I got to doing drugs and lost it all, and that’s how I became homeless.
After 14 years of service in the military and tours in three different conflicts, Calvin settled back into civilian life in St. Louis in the early 1990s.
“I was really successful. I was married. I had property,” he recalls.
His experiences in the military left Calvin with physical pain and unaddressed mental trauma. He turned to drugs to cope. “I got to doing drugs and lost it all, and that’s how I became homeless.”
The successful life Calvin built for himself and his family slipped away due to substance use.
In 2014, Calvin no longer had a place to live, and was forced to try to make the best for himself and his two young sons who were 4 and 2 at the time. When possible, Calvin and his sons couch surfed, but at times they had to seek shelter on the streets.
It’s bad when you work and have stuff all your life and all the sudden you’re homeless. It was really hard on me. So it sent me into a tail spin.
On a snowy evening in 2014, Calvin connected with the VA St. Louis Health Care System, which helped him establish his military benefits and connected him with a case manager. The VA referred Calvin to Places for People, where he enrolled in the Hope, Health & Housing grant program. Serving veterans was one of the grant project’s focal points – approximately 1 in 4 people helped by the grant had prior military service.

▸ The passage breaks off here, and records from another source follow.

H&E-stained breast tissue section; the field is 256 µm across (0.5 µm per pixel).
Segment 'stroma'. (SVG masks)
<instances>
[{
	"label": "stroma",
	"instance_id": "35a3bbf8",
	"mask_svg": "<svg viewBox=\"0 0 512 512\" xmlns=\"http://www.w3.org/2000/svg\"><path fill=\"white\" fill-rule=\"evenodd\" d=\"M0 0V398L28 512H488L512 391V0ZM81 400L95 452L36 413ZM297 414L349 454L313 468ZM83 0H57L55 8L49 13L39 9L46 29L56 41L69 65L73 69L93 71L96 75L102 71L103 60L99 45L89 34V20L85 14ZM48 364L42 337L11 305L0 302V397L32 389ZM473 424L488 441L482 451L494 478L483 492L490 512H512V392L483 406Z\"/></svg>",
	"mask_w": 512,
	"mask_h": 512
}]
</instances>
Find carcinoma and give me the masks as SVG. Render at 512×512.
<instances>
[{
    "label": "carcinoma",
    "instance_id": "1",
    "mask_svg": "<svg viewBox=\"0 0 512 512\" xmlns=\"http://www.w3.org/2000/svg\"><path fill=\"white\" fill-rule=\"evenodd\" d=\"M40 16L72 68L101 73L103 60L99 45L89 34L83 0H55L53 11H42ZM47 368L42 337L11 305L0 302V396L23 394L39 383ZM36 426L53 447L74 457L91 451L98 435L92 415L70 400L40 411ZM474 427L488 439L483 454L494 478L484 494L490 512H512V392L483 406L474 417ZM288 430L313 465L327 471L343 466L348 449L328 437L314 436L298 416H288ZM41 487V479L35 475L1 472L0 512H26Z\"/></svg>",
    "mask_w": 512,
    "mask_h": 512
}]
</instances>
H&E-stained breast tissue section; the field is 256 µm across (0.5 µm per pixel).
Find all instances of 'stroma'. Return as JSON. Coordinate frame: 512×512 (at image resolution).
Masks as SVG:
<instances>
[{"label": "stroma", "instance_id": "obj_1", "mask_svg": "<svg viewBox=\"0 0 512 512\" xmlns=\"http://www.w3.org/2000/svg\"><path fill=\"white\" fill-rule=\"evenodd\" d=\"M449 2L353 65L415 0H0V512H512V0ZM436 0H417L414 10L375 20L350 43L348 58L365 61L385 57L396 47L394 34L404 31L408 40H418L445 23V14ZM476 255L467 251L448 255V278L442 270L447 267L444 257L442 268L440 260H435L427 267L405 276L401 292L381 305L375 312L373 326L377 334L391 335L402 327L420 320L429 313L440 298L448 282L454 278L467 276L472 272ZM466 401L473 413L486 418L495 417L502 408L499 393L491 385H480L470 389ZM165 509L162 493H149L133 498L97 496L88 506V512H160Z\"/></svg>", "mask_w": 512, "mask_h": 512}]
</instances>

At Places for People, Calvin began participating in therapy groups with other people addressing substance use issues. Individual and group therapy provided Calvin with an outlet he didn’t have before.
Through another grant – the Primary and Behavioral Health Care Integration grant – Calvin started working with Places for People Occupational Therapist Greg Seymour to address high blood pressure and cholesterol concerns.
“His understanding of health and wellness, and exercise and nutrition, has improved; and his application of that to his life has improved whether it be shopping for healthier items, preparing healthier items or just trying to be more active in his daily routine,” Seymour said.
They also worked on strengthening exercises to overcome injuries Calvin suffered in Desert Storm. “When I got here, I was on a walker. I worked myself to a cane.”
In 2017, Calvin became a father again. The 57-year old’s primary goal is to buy a house in the next couple of years that will be big enough for his three sons.
“There ain’t no ‘I think I can do it.’ I know I can do it.”
His success in treatment means he visits Places for People less. He still attends groups, but requires less time with his team. Integrated Health Coach Heather Stephens said Calvin has become a mentor and source of inspiration for younger members of the therapy groups he attends. “He is really good in group, and all the guys like him and respect him.”Seeing success like Calvin’s is invigorating for Stephens. “It’s refreshing to work with someone who is easy to work with, fun to work with, and just keeps trying hard, and you can actually see the progress.”
Calvin said Places for People is “One of the only places I’ve ever been where people honestly want to help you without ‘what you’ve got for me. Give me something.’”
He sees a bright future ahead. “I really feel good now. I feel like I’m going to be a contributing factor in society. I can do some good.”
I feel like I’m going to be a contributing factor in society. I can do some good.